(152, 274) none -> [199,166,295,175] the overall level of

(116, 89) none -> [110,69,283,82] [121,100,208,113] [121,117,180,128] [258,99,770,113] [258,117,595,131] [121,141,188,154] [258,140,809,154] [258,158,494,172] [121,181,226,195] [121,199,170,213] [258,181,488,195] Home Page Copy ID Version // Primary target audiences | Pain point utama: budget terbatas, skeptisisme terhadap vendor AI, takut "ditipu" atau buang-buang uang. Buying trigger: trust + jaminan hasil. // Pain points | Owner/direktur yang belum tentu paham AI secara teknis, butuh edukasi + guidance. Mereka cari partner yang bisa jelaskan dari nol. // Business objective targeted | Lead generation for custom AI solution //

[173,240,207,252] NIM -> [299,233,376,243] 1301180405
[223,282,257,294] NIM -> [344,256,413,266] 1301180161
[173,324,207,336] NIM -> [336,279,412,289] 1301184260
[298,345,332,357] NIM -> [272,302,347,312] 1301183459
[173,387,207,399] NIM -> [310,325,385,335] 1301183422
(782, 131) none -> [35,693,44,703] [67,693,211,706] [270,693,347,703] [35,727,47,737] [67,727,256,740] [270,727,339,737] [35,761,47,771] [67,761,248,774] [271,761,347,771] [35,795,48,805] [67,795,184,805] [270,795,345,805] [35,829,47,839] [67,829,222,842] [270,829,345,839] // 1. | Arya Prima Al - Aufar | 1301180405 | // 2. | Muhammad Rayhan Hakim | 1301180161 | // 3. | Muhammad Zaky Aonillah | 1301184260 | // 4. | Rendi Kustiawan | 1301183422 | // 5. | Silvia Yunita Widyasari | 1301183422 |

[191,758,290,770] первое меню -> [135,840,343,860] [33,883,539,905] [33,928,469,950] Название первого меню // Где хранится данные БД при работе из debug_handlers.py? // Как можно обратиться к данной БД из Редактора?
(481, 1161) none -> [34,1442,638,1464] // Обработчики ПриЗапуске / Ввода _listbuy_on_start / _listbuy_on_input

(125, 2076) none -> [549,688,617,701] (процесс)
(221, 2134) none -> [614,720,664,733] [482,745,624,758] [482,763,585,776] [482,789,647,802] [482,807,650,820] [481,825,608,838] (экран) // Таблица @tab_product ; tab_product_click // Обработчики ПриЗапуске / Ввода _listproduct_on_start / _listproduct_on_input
————
● PROBLEM
Copy the lines above exactly, beginning at the line that has "[223,282,257,294] NIM ->" and stopping after the line that has "[173,387,207,399] NIM ->", and omit the rest.

● ANSWER TO THIS TASK
[223,282,257,294] NIM -> [344,256,413,266] 1301180161
[173,324,207,336] NIM -> [336,279,412,289] 1301184260
[298,345,332,357] NIM -> [272,302,347,312] 1301183459
[173,387,207,399] NIM -> [310,325,385,335] 1301183422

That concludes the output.